*Provided entries*
[Start of Attachment]

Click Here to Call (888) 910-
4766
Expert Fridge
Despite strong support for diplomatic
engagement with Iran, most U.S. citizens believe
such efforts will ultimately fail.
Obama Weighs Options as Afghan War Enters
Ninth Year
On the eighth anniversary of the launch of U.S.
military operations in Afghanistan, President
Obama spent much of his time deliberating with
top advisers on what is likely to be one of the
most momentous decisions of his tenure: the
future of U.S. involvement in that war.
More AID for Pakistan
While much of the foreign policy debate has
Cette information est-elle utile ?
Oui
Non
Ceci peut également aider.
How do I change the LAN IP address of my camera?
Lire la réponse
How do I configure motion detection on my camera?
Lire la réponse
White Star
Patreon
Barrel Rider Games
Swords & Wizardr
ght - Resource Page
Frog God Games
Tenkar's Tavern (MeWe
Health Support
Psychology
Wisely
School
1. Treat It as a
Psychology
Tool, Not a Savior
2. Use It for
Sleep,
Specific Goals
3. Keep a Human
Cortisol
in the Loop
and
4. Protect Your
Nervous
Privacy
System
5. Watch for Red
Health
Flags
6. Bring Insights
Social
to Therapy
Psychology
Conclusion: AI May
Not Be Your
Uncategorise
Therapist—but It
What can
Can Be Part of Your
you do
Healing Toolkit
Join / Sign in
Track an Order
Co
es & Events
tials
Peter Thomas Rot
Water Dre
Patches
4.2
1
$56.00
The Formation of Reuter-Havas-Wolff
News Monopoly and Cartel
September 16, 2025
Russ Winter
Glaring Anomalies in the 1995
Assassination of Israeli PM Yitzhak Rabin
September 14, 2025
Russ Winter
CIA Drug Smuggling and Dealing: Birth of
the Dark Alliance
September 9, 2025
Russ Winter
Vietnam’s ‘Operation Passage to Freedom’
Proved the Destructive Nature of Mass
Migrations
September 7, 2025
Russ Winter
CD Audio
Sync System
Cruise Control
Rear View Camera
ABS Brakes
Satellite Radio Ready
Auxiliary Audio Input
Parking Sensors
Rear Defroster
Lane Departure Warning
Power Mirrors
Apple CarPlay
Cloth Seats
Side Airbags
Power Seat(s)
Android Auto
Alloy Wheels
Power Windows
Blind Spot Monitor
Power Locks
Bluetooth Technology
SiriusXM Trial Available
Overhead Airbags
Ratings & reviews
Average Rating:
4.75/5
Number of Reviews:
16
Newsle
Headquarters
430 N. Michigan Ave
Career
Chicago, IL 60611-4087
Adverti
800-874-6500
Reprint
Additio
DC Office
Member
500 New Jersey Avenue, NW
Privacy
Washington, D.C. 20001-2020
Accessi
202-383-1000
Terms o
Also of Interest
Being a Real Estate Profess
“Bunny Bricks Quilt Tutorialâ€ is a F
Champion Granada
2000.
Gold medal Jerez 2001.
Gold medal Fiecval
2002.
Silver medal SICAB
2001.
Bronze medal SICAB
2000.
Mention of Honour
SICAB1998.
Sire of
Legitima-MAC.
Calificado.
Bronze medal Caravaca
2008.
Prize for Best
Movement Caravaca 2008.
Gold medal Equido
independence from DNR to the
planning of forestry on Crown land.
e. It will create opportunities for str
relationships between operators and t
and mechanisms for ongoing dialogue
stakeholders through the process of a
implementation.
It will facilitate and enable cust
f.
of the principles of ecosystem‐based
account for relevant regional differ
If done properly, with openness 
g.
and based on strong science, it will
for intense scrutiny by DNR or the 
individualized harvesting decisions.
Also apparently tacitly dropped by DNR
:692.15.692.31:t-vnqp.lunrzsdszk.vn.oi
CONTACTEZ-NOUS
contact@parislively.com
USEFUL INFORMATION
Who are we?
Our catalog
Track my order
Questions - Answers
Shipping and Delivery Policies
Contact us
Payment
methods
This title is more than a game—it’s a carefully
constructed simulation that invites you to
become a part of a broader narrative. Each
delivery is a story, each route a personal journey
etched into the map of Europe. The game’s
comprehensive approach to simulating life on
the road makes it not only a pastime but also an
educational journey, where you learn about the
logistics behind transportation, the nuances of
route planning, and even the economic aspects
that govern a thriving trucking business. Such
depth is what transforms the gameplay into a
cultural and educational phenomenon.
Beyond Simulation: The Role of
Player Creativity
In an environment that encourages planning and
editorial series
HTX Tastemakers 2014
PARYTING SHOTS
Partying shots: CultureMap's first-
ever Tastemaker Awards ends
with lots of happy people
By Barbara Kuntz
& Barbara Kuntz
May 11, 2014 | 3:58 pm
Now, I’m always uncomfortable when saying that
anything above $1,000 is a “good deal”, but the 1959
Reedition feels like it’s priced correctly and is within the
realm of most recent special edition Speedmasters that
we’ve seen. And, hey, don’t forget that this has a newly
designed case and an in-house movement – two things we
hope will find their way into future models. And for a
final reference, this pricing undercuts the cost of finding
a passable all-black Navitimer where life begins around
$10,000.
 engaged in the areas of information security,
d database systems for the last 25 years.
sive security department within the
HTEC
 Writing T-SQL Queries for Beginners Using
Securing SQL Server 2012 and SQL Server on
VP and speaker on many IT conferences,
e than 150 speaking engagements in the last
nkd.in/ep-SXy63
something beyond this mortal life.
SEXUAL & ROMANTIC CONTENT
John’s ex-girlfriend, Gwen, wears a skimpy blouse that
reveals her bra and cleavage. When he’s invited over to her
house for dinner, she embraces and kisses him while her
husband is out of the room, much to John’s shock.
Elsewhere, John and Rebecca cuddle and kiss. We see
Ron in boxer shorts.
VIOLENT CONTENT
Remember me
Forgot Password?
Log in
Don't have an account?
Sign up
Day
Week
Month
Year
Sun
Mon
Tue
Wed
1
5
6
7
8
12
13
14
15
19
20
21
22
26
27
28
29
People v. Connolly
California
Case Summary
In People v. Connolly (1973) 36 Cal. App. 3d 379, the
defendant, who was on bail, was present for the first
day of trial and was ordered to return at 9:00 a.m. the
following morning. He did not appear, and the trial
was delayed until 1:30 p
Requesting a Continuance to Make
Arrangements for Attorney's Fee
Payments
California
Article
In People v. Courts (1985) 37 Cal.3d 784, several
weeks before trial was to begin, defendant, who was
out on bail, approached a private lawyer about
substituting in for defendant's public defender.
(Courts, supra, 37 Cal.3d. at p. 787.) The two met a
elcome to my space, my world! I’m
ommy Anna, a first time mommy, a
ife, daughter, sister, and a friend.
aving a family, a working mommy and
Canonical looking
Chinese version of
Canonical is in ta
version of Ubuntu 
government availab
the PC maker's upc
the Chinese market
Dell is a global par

[End of Attachment]

*Exercise description*
Take the rows from the first line through the line with "While much of the foreign policy debate has" and swap every "U.S." for "American", changing nothing else. Return only those lines.

*Worked solution*
Click Here to Call (888) 910-
4766
Expert Fridge
Despite strong support for diplomatic
engagement with Iran, most American citizens believe
such efforts will ultimately fail.
Obama Weighs Options as Afghan War Enters
Ninth Year
On the eighth anniversary of the launch of American
military operations in Afghanistan, President
Obama spent much of his time deliberating with
top advisers on what is likely to be one of the
most momentous decisions of his tenure: the
future of American involvement in that war.
More AID for Pakistan
While much of the foreign policy debate has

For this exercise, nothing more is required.